You have a few options to accomplish this, each with their own advantages and disadvantages.
Argument Lists
Let's get the easy one out of the way first: passing your data structures will most definitely create a copy for each process. It sounds like this is not what you want.
Managers and Proxies
I recommend you try this method out first. The multiprocessing library supports proxy objects. These act like aliases to shared objects and are easy to use if you're dealing with native types like lists and dictionaries. This method even allows you to safely modify the shared objects without having to worry about the lock details, because the manager will take care of them. Since you mentioned lists, this may be your best bet. You can also create proxies to your own custom objects.
Global Data Structures
In some situations, an acceptable solution is to make your data structures global as an alternative to passing them as arguments. They will not be copied between processes if you only read from them. This can trip people up when they don't realize that creating a local reference to a global variable counts as writing to it because the variable's reference count must be incremented. This is how the garbage collector knows when memory can be freed: if an object's reference count is zero, then no one is using it and it can be removed. Here's a code snippet that demonstrates this:
import sys
import multiprocessing
global_var = [1, 2, 3]
def no_effect1():
print(global_var[0] + global_var[1])
print("No Effect Count: {}".format(sys.getrefcount(global_var)))
return
def no_effect2():
new_list = [i for i in global_var]
print("New List Count: {}".format(sys.getrefcount(global_var)))
def change1():
local_handle = global_var
print("Local Handle Count: {}".format(sys.getrefcount(global_var)))
def change2():
new_dict = {'item':global_var}
print("Contained Count: {}".format(sys.getrefcount(global_var)))
p_list = [multiprocessing.Process(target=no_effect1),
multiprocessing.Process(target=no_effect2),
multiprocessing.Process(target=change1),
multiprocessing.Process(target=change2)]
for p in p_list:
p.start()
for p in p_list:
p.join()
p.join()
This code produces this output:
3
No Effect Count: 2
New List Count: 2
Local Handle Count: 3
Contained Count: 3
In the no_effect1()
function, we are able to read and use data from the global structure without increasing the ref count. no_effect2()
constructs a new list from the global structures. In both cases, we are reading the globals, but not creating any local references to the same underlying memory. If you use your global data structures in this way, then you will not cause them to be copied between processes.
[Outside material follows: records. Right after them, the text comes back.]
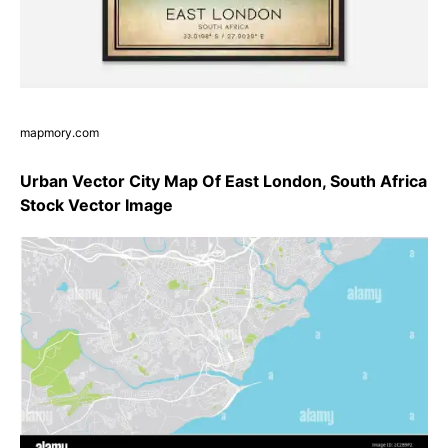
mapmory.com
Urban Vector City Map Of East London, South Africa
Stock Vector Image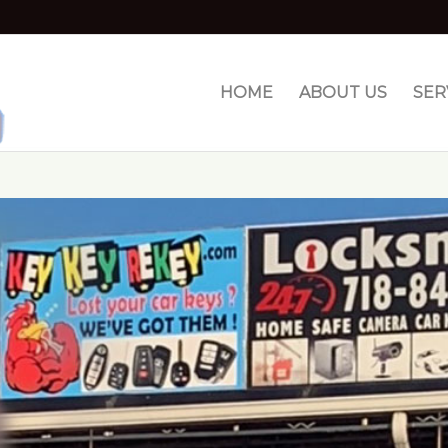
HOME
ABOUT US
SER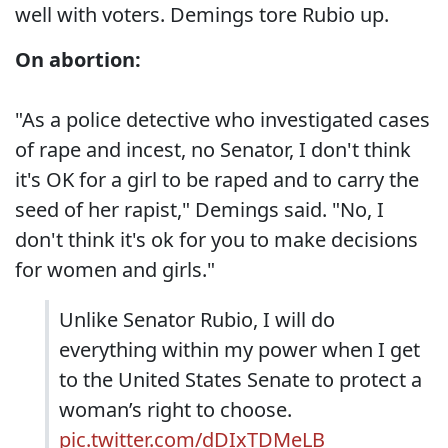
well with voters. Demings tore Rubio up.
On abortion:
"As a police detective who investigated cases
of rape and incest, no Senator, I don't think
it's OK for a girl to be raped and to carry the
seed of her rapist," Demings said. "No, I
don't think it's ok for you to make decisions
for women and girls."
Unlike Senator Rubio, I will do
everything within my power when I get
to the United States Senate to protect a
woman’s right to choose.
pic.twitter.com/dDIxTDMeLB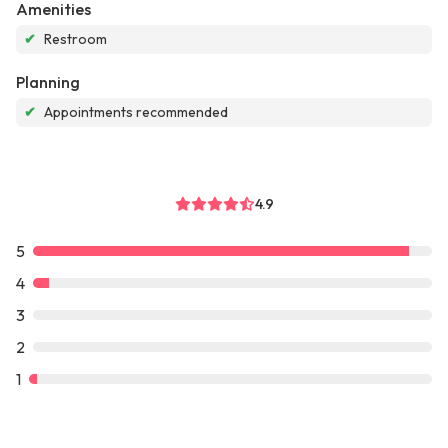
Amenities
✔
Restroom
Planning
✔
Appointments recommended
4.9
5
4
3
2
1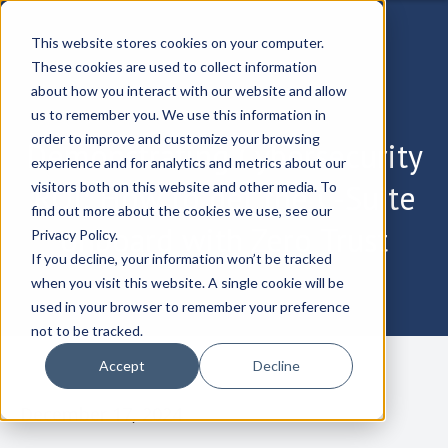
This website stores cookies on your computer.
These cookies are used to collect information
about how you interact with our website and allow
us to remember you. We use this information in
order to improve and customize your browsing
Demonstrating Cybersecurity
experience and for analytics and metrics about our
ROI: How to get the C-Suite
visitors both on this website and other media. To
find out more about the cookies we use, see our
onboard with Zero Trust
Privacy Policy.
If you decline, your information won’t be tracked
when you visit this website. A single cookie will be
used in your browser to remember your preference
not to be tracked.
Accept
Decline
December 17, 2024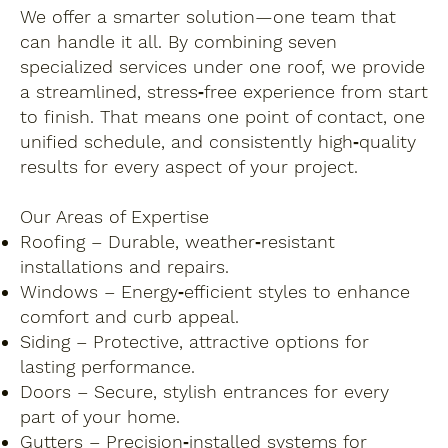
We offer a smarter solution—one team that
can handle it all. By combining seven
specialized services under one roof, we provide
a streamlined, stress‑free experience from start
to finish. That means one point of contact, one
unified schedule, and consistently high‑quality
results for every aspect of your project.
Our Areas of Expertise
Roofing – Durable, weather‑resistant
installations and repairs.
Windows – Energy‑efficient styles to enhance
comfort and curb appeal.
Siding – Protective, attractive options for
lasting performance.
Doors – Secure, stylish entrances for every
part of your home.
Gutters – Precision‑installed systems for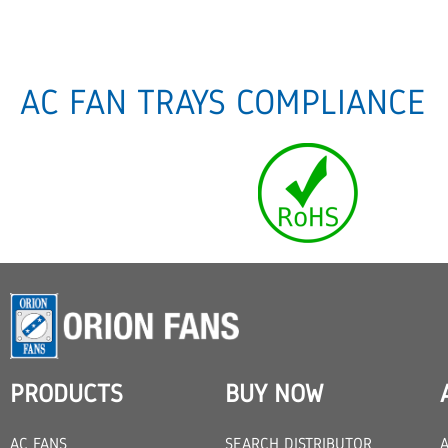
AC FAN TRAYS COMPLIANCE
PRODUCTS
BUY NOW
AC FANS
SEARCH DISTRIBUTOR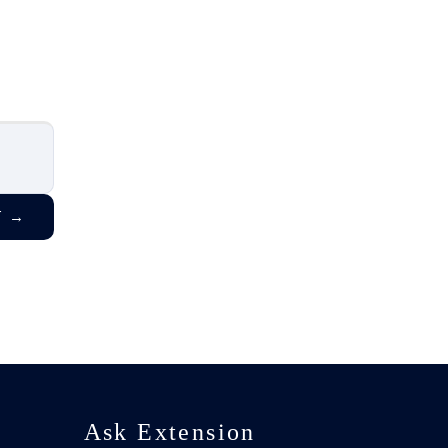
T
→
Ask Extension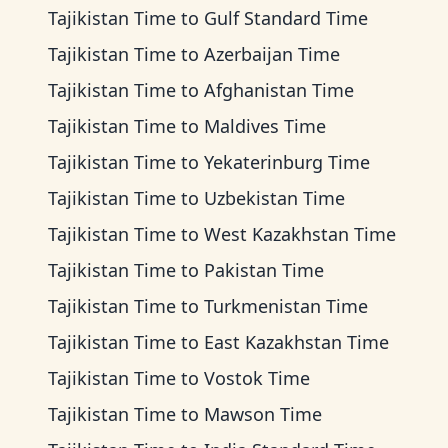
Tajikistan Time
to
Gulf Standard Time
Tajikistan Time
to
Azerbaijan Time
Tajikistan Time
to
Afghanistan Time
Tajikistan Time
to
Maldives Time
Tajikistan Time
to
Yekaterinburg Time
Tajikistan Time
to
Uzbekistan Time
Tajikistan Time
to
West Kazakhstan Time
Tajikistan Time
to
Pakistan Time
Tajikistan Time
to
Turkmenistan Time
Tajikistan Time
to
East Kazakhstan Time
Tajikistan Time
to
Vostok Time
Tajikistan Time
to
Mawson Time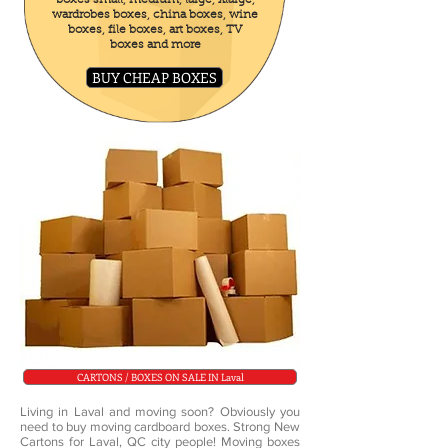
boxes small, medium, large, Xlarge,
wardrobes boxes, china boxes, wine
boxes, file boxes, art boxes, TV
boxes and more
BUY CHEAP BOXES
CARTONS / BOXES ON SALE IN Laval
Living in Laval and moving soon? Obviously you
need to buy moving cardboard boxes. Strong New
Cartons for Laval, QC city people! Moving boxes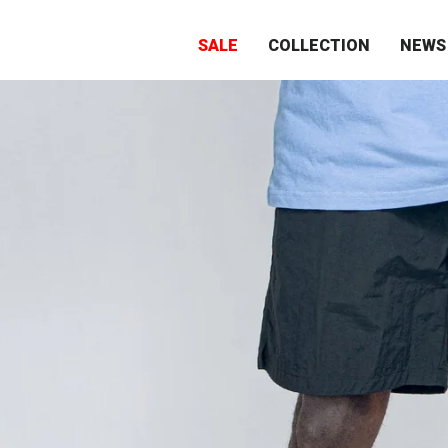
SALE
COLLECTION
NEWS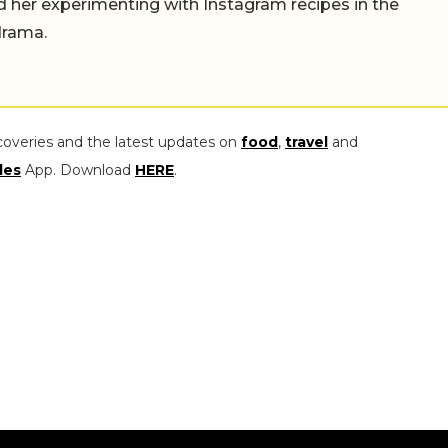
find her experimenting with Instagram recipes in the
drama.
coveries and the latest updates on
food
,
travel
and
les
App. Download
HERE
.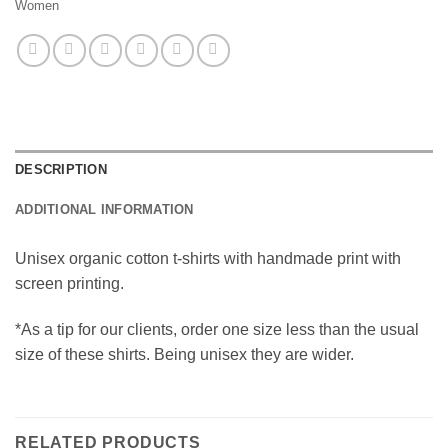
Women
DESCRIPTION
ADDITIONAL INFORMATION
Unisex organic cotton t-shirts with handmade print with
screen printing.
*As a tip for our clients, order one size less than the usual
size of these shirts. Being unisex they are wider.
RELATED PRODUCTS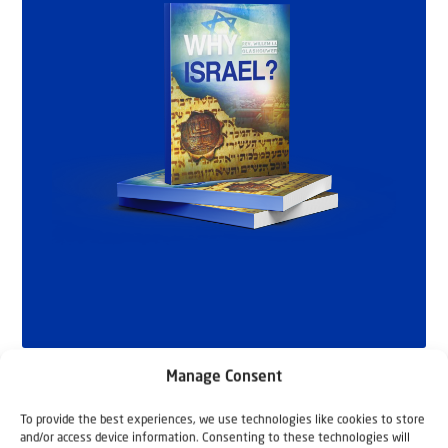
Manage Consent
To provide the best experiences, we use technologies like cookies to store
and/or access device information. Consenting to these technologies will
However, notice that in change1()
and change2()
the reference count was incremented because we bound a local variable to the same data structure. This means we have modified the global structure and it will be copied.
Shared Ctypes
If you can finesse your shared data into C arrays, you can use shared Ctypes. These are arrays (or single values) that are allocated from shared memory. You can then pass around a wrapper without the underlying data being copied.
MMAP
You can also create a shared memory-map to put data into, but it can get complicated, and I would only recommend doing it if the proxy and global options don't work for you. There is a blog post here that has a decent example.
Other Thoughts
One nitpicky point: In your question, you referred to a "VM". Since you didn't specify that you're running on a VM, I assume you're referring to the Python interpreter as a VM. Keep in mind that Python is an interpreter, and does not provide a virtual machine environment like Java. The line is certainly blurred and the correct use of the terminology is open for debate, but people generally don't refer to the Python interpreter as a VM. See the excellent answers to this SO question for a more nuanced explanation of the differences.